179“She probably has the best of intentions,” John answered, “and I don’t like to think of her in trouble, but I quite agree. Still, I think we must try to deliver her message to the Queen, though I’m inclined to wish no one had ever interfered with Conrad. That girl Maria Lalena, or whoever she is, is too young to know what she’s about.”
I agreed, decidedly.
“Pretty girl, too,” said John, thoughtfully. “We mustn’t be too hard on them, though it’s the craziest scheme I ever heard of even if she really is the Princess.”
“Yes,” I said, “I’d like to know who thought of the whole silly plot in the first place, and who persuaded my poor cousin to go into it.
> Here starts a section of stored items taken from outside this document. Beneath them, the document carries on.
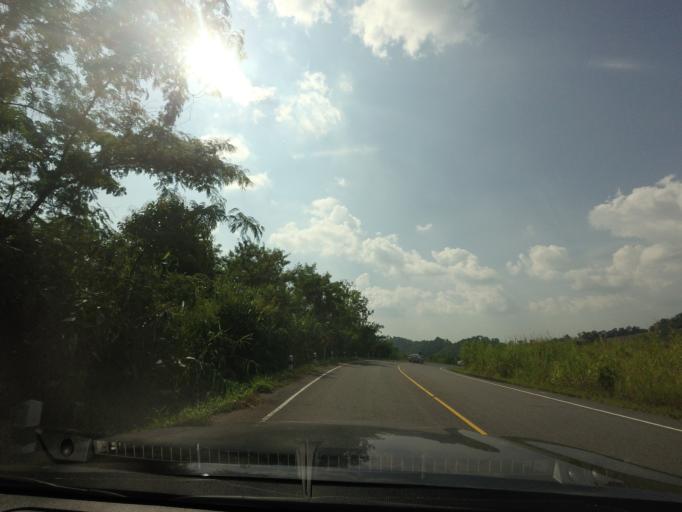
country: TH
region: Nan
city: Santi Suk
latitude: 18.9787
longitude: 101.0040
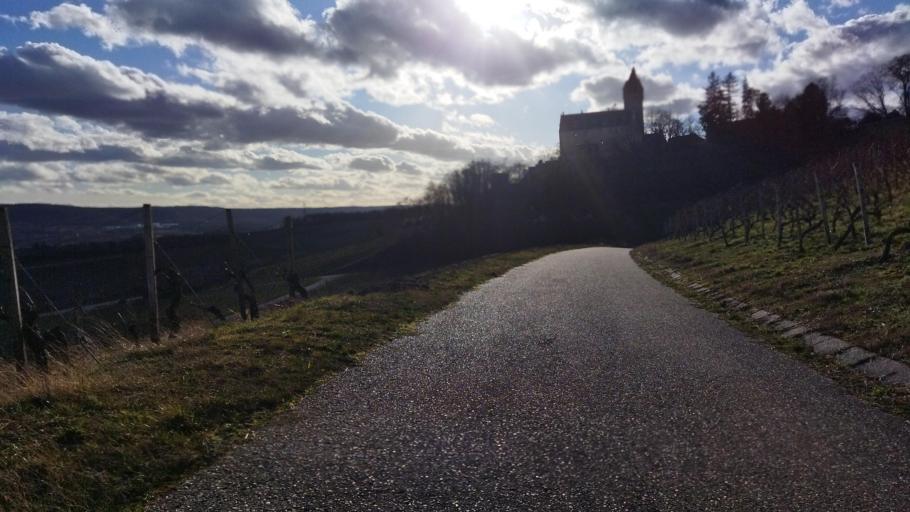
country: DE
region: Baden-Wuerttemberg
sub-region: Regierungsbezirk Stuttgart
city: Guglingen
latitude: 49.0897
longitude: 9.0124
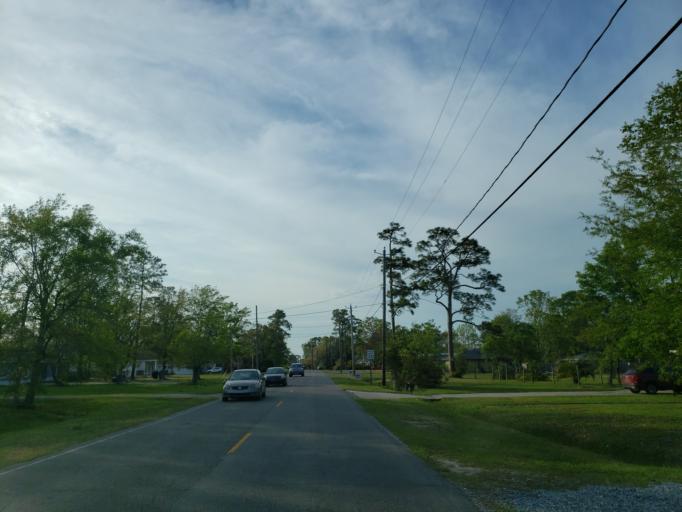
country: US
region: Mississippi
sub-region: Harrison County
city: West Gulfport
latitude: 30.4121
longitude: -89.0545
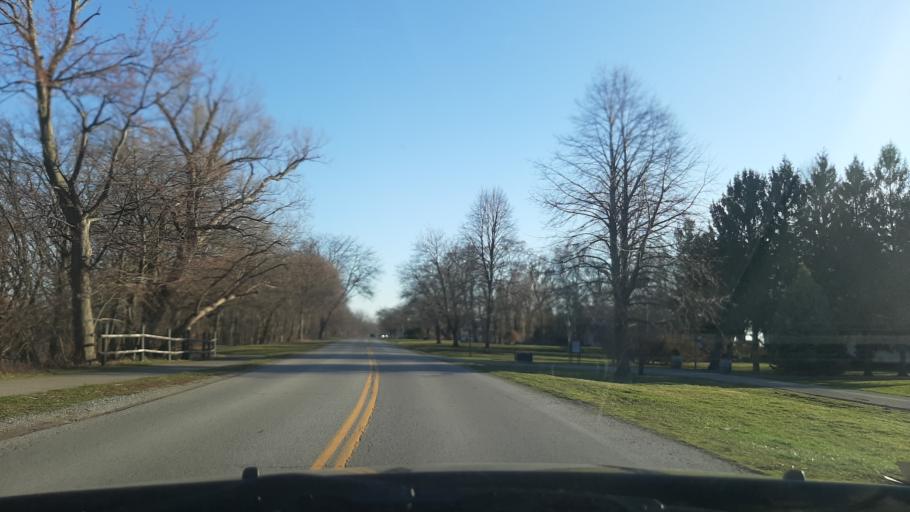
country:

Being Queen of a poverty-stricken, unsettled Balkan country isn’t my idea of a proper destiny for a young girl who ought to be going to dances and having a lot of trips to Paris, and all that sort of thing.”
“Queen Yolanda thought of it,” John said, “it fairly reeks of her.”
“Thought of what?” I asked. “Killing her son, or only of importing this girl to take his place?”
180“Oh,” John said. “Suppose Fakat to be responsible for killing Bela, what more natural than that a lady who had been practically the ruler of the country for a number of years should object to relinquishing her place to an old hermit brother-in-law, and want to keep her position as mother of a weak, or at least inexperienced ruler? No doubt it had got to be a habit.”
“Don’t be too sure,” I interposed, “it may quite well be that the girl really is the Princess. If the old lady had wanted her only daughter brought up away from the court, what could be more natural than that she should give her to her only disinterested friend, a woman whom she could trust, and who lived nearby, and yet outside the country?”
“Yes,” John admitted, “not that it is going to make much difference, as I see it. Her fate isn’t going to be determined by her identity, but by Conrad and the Black Ghost. My guess is that they mean to assassinate her as quietly as possible, blame it on someone else, and take the throne.”
I agreed, but said that it wasn’t any of our affair, anyway, but that we must get Helena’s message to the Queen.
“All I wish,” John said, “is that I were sure that that nice Countess Visichich were not mixed up in the assassination part. That I should hate.”
181“Our business at present,” I said, “is to get out of this place before we are returned with thanks to the more careful custody of our black-masked friend. We may be able to save the girl’s life, and save Countess Visichich from even a reflected guilt in her death.”
“Bravo,” said John, “and a splendid chance of escape we’d have hopping on the heads of that mob out there. You might try picking the lock of that door, though.”
“Ever try it?”
“No.”
“Besides, we haven’t anything to pick it with. Have to have something in the way of tools.”
“Oh, for a woman with hairpins.”
“Those days are passed. They all have cropped hair except your favorite Countess Visichich.”
“She’d do nicely. Still, if we were to raise some sort of disturbance—”
“Have to be a good deal of disturbance before it would be heard over this excitement.”